The impact also extends to contracts. Logistics agreements can no longer be based solely on price, delivery time and penalties. They must include flexibility clauses, reviewing mechanisms, shared responsibilities in the event of disruption and clear criteria regarding force majeure, alternative routes, extraordinary costs and delivery priorities. In a volatile environment, a rigid contract can ultimately be more expensive than a flexible one.

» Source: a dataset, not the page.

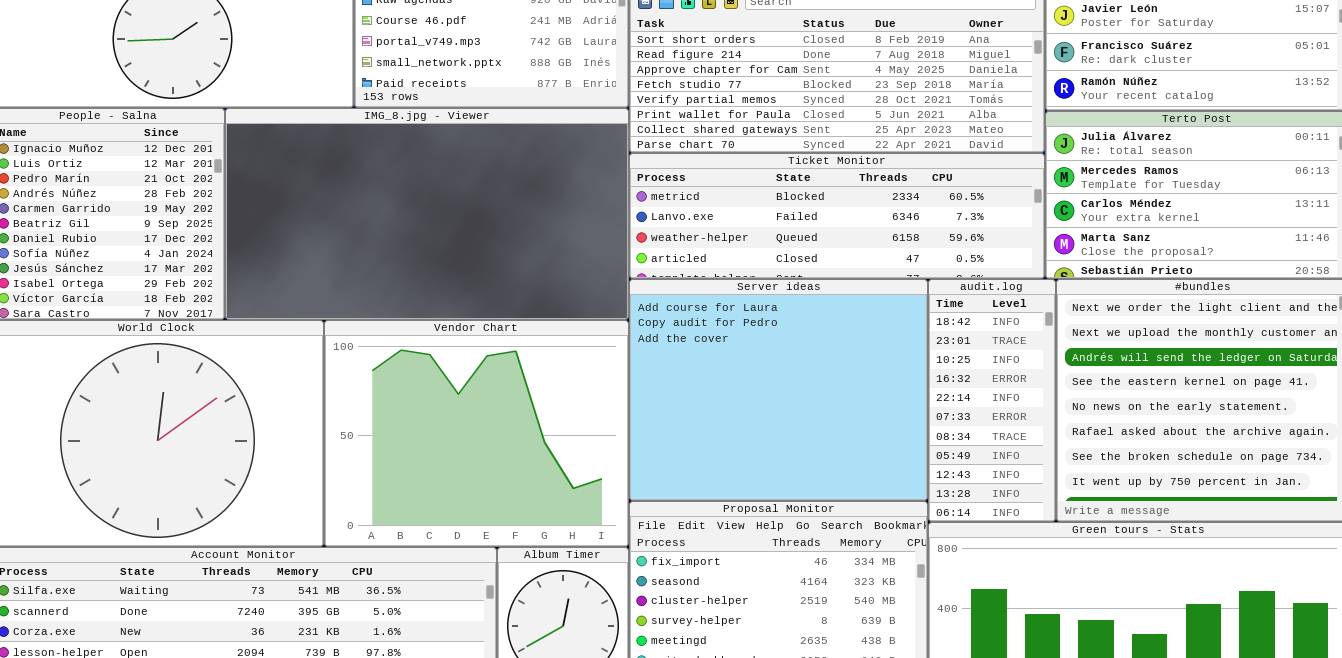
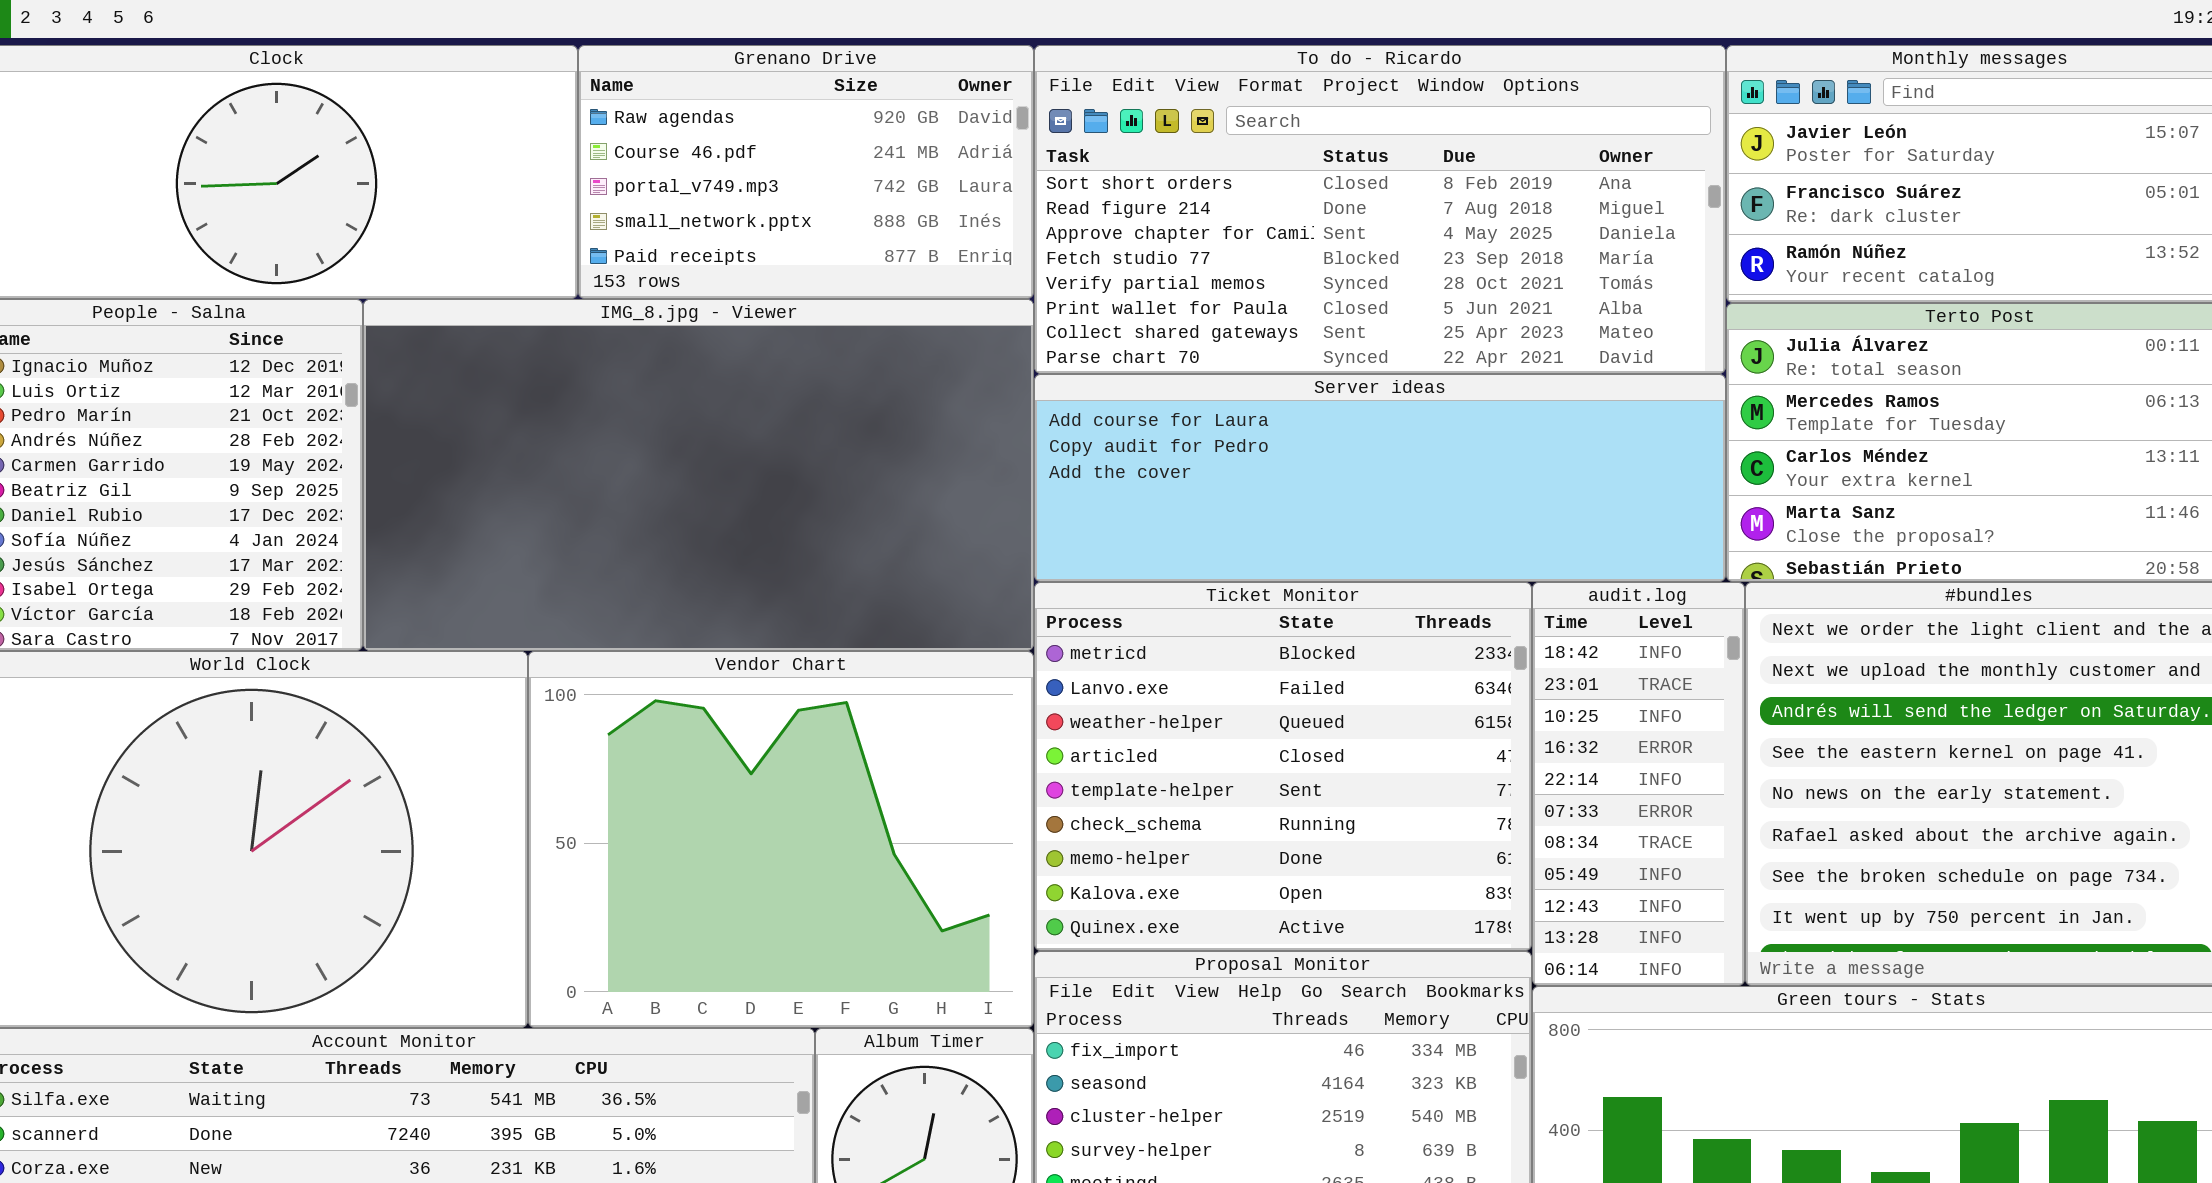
Ticket Monitor: [629,153,1045,279] -> [1034,582,1532,951], moved, resized
Server ideas: [629,279,928,501] -> [1034,374,1726,582], moved, resized

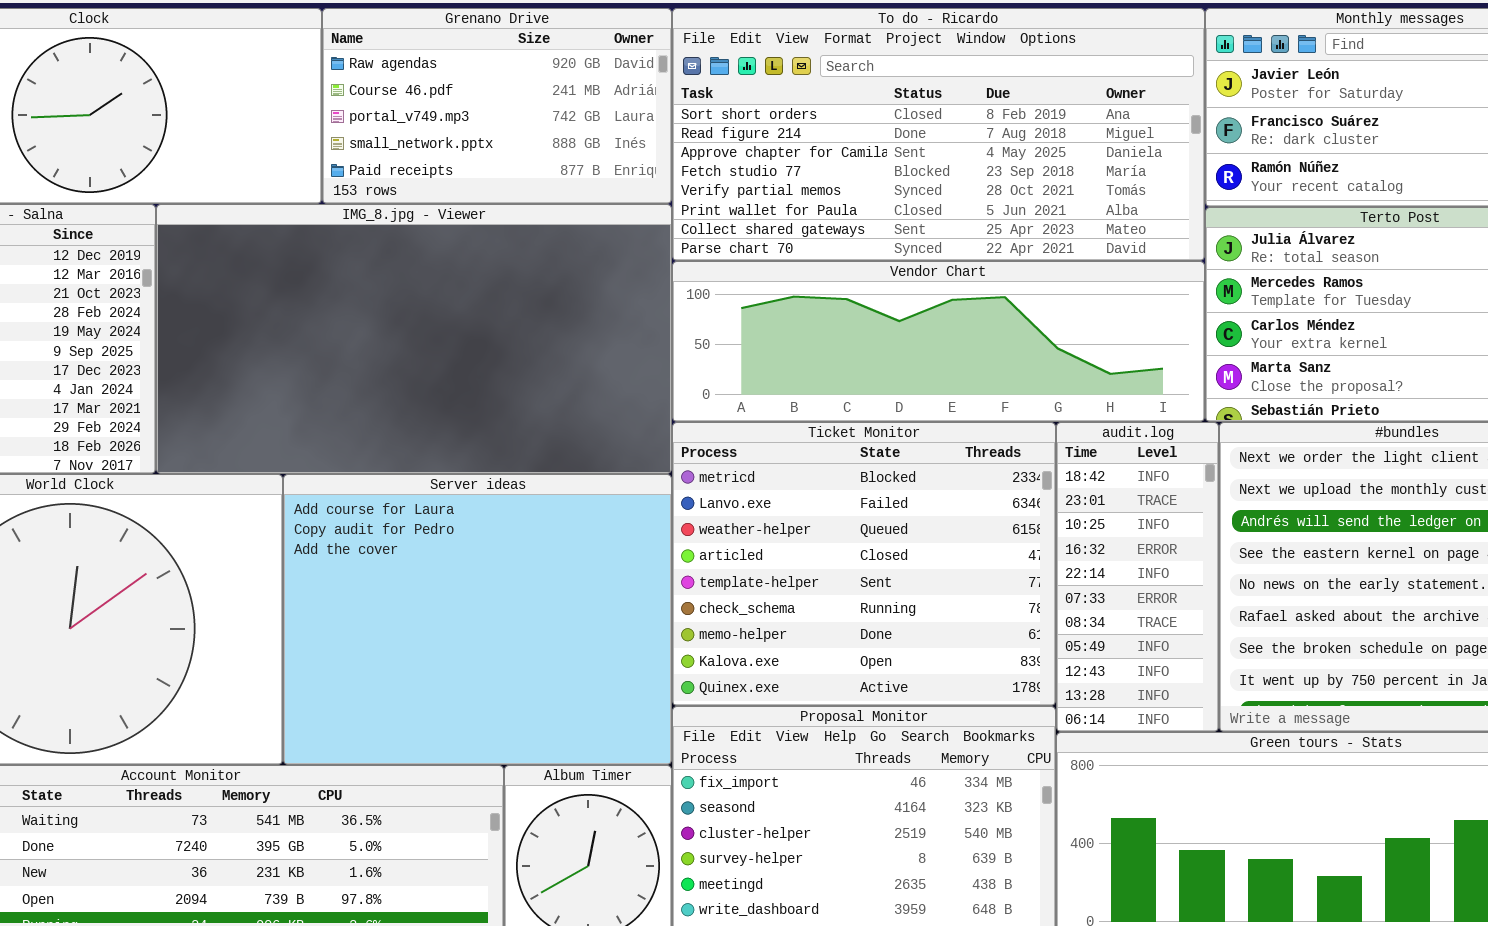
Server ideas: [1034,374,1726,582] -> [283,474,672,765], moved, resized
Vendor Chart: [528,651,1034,1028] -> [672,261,1205,422], moved, resized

Inventories are also changing. For decades, the “just-in-time” model prevailed as a symbol of efficiency: receiving exactly what was needed, precisely when it was required. However, the new reality demands a combination of efficiency and protection. This does not mean accumulating stock without a clear strategy, but rather identifying critical products, components that are difficult to replace, vulnerable markets and points at which a minor delay could generate a major loss. Inventory is no longer seen solely as a financial cost; it is increasingly understood as operational insurance.
The same applies to SLAs, or Service Level Agreements. Promising deliveries within 24, 48 or 72 hours may remain attractive, but when real risks are not considered, these commitments can become a trap. The SLAs of the future will need to be more intelligent: differentiated according to criticality, adaptable to the context, transparent during disruptions and supported by data. Trust will not come solely from promising speed, but from explaining what can be guaranteed, under what conditions and with which contingency plan.

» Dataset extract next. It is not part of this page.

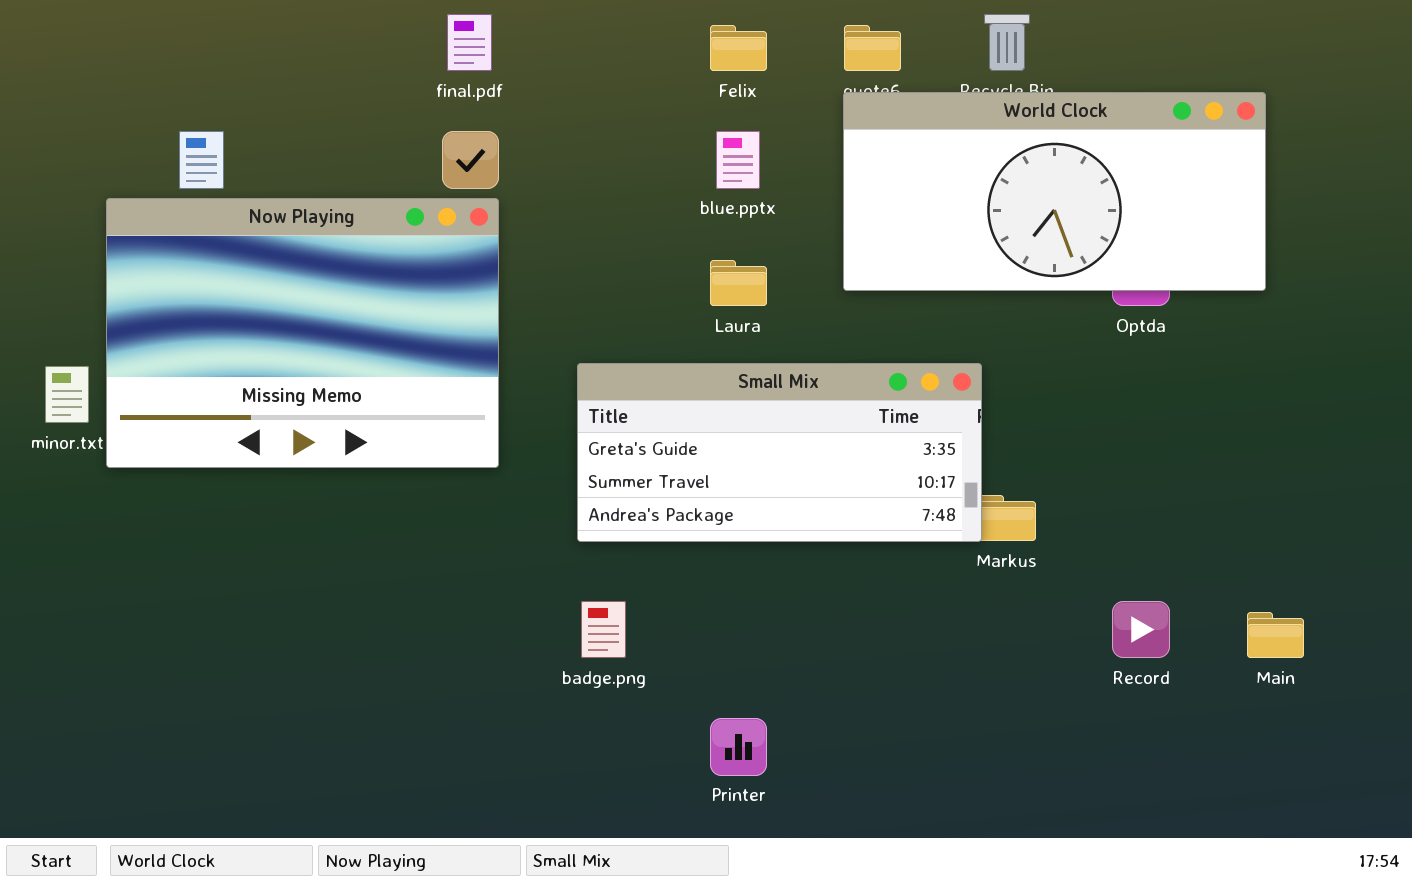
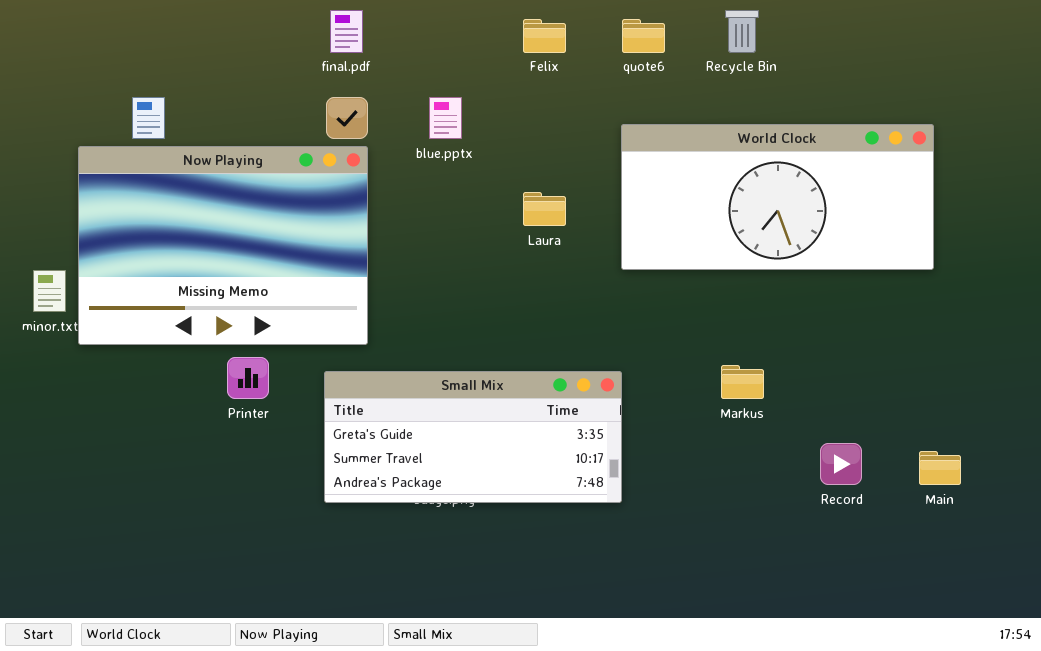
World Clock: [843,92,1266,291] -> [621,124,934,270], moved
blue.pptx: [716,131,760,189] -> [429,97,462,139], moved
Small Mix: [577,363,982,542] -> [324,371,622,503], moved
Printer: [710,718,767,776] -> [227,357,269,399], moved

The Logistics of the Future
The cost of failing to prepare is far greater than the cost of investing in resilience. A poorly managed disruption can result in emergency transport, lost sales, contractual penalties, stock shortages, reputational damage, lost customers, additional energy costs, compliance problems and even operational paralysis. The United Nations Office for Disaster Risk Reduction, or UNDRR, estimates that the total cost of disasters exceeds 2.3 trillion dollars annually when indirect effects and impacts on ecosystems and supply chains are considered.
Furthermore, many companies still overestimate their level of control. The 2025 global supply chain risk report published by the consultancy WTW, Willis Towers Watson, indicates that fewer than 8% of companies believe they have complete control over their supply chain risks, while 63% report losses greater than expected. This reveals a worrying gap between perception and reality: many organizations believe they are prepared until a disruption proves otherwise.
What to Expect in 2026: Key Challenges and Resilience Planning
The new logistics model does not abandon speed, but it puts it in its proper place. Being fast still matters, but being fast without visibility, alternatives or the capacity to adapt is no longer leadership: it is exposure. The true efficiency of the future will be the ability to combine speed with risk intelligence.
In this new landscape, the most competitive companies will not necessarily be those that deliver first under ideal conditions, but those that continue delivering when conditions are no longer ideal.
The logistics of the future will not win by moving faster: it will win by withstanding disruption better.